In Luke’s gospel, leprosy is a metaphor for the fallen human condition – in which we are lost and need healing. Notice the nine who went to show themselves to the priest were not made well, which means healed, they were made clean, which means acceptable in society. That is the difference we are being directed to here, that we might be able to discern, not how to be restored to fitting in to how the world says we should live and what the world says we should be, but how we can receive back our humanity.

Our fallen humanity can take many forms. Maybe we are eaten up with resentment or consumed with complaining. Maybe we’re bitter with dissatisfaction and being overly critical. Maybe we are gnawed by self-doubt, shame or insecurity. Maybe our life is undermined because we are riddled with worry and fear. Maybe our mind is distorted by pride, obsessed with being in charge and in control. A simple “litmus test” of our spiritual wellbeing is to ask ourselves how we feel when we are criticised. If it bothers us, then it shows we don’t fully accept God’s love for us, which means we are not really living by grace, but maintaining our independence from God. Saying God loves us may sound like a warm fuzzy, pious idea, but it is actually makes all the difference. If God loves us, if God approves of us, if our worth comes from God, then we don’t need it from anyone or anything else. We are free from any need for approval. Imagine yourself at a large public gathering that is being televised worldwide.

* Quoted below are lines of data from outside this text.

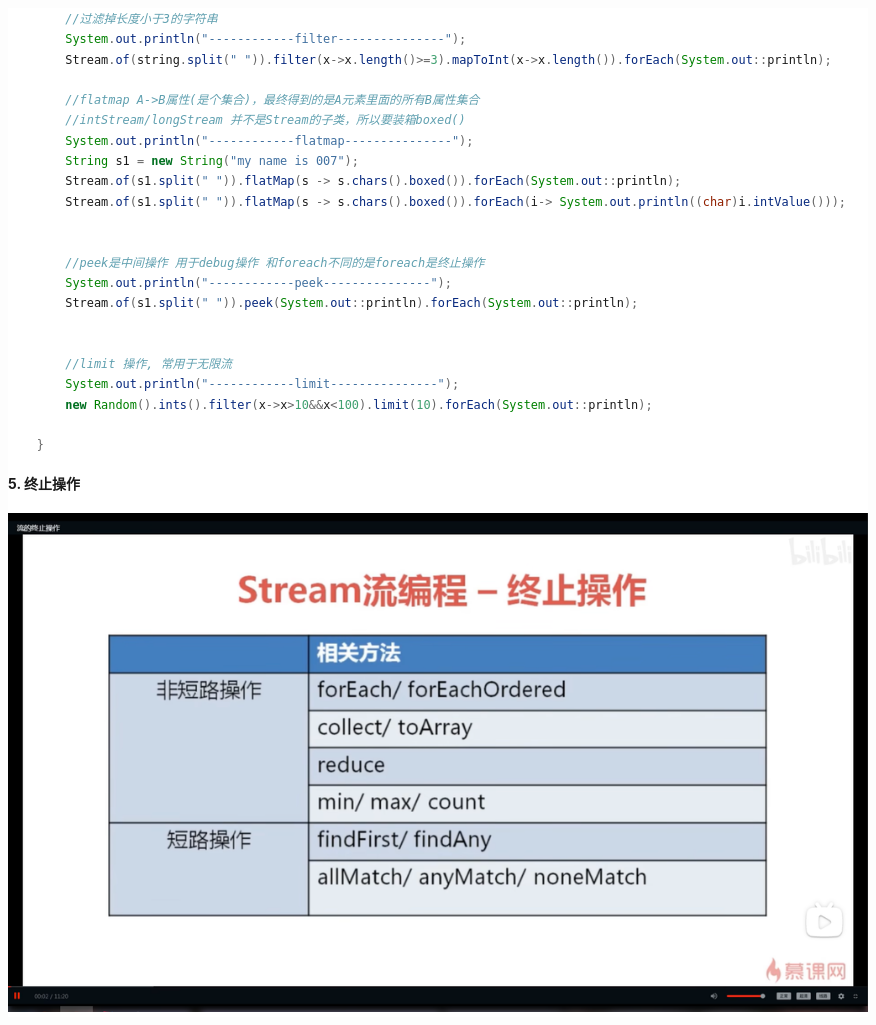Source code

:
 ```java
        //过滤掉长度小于3的字符串
        System.out.println("------------filter---------------");
        Stream.of(string.split(" ")).filter(x->x.length()>=3).mapToInt(x->x.length()).forEach(System.out::println);

        //flatmap A->B属性(是个集合)，最终得到的是A元素里面的所有B属性集合
        //intStream/longStream 并不是Stream的子类，所以要装箱boxed()
        System.out.println("------------flatmap---------------");
        String s1 = new String("my name is 007");
        Stream.of(s1.split(" ")).flatMap(s -> s.chars().boxed()).forEach(System.out::println);
        Stream.of(s1.split(" ")).flatMap(s -> s.chars().boxed()).forEach(i-> System.out.println((char)i.intValue()));


        //peek是中间操作 用于debug操作 和foreach不同的是foreach是终止操作
        System.out.println("------------peek---------------");
        Stream.of(s1.split(" ")).peek(System.out::println).forEach(System.out::println);


        //limit 操作, 常用于无限流
        System.out.println("------------limit---------------");
        new Random().ints().filter(x->x>10&&x<100).limit(10).forEach(System.out::println);
        
    }
```

#### 5. 终止操作

![image-20220617164814292](Lambda表达式与函数式接口.assets/image-20220617164814292.png)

Someone goes to the microphone and proceeds to tear your reputation to shreds, not by telling lies about you, but by revealing the truth about your weaknesses. If you really accepted God’s love for you, would you not listen with interest and possibly even thank the critic for his contribution to the truth, with no feeling of hurt or anger at all. That’s probably too much to expect, but it does raise the question of who or what we let decide our worth?

When we have lost something of our humanity, or our humanity is broken, the truth about ourselves is revealed in the way we react to events which threaten what we consider to be the core of our being, or what we perceive to be our ultimate security. (Gerard Hughes) So we’re like the ten lepers in the gospel story, and we have moments when we can choose to be made clean or whole (healed) because the healing God is always coming to us in some form or another. Whether we choose merely to go back to what we were before, fitting in to what we’re told to be and to do, or whether we choose the freedom of becoming more and giving more, depends on how much we let our “leprosy”, that is, our lostness or brokenness, reveal the truth about ourselves to ourselves, and thus show us what we really need. So Beverley allowed her obsession with achieving her PhD that drove her heart into overdrive to reveal how pride-driven she had become, and that allowed her to see how much she needed to let herself be loved by God, in whose embrace she was free from the burden of achieving perfection. The deepest healing is letting God love us, which enables us to be most human.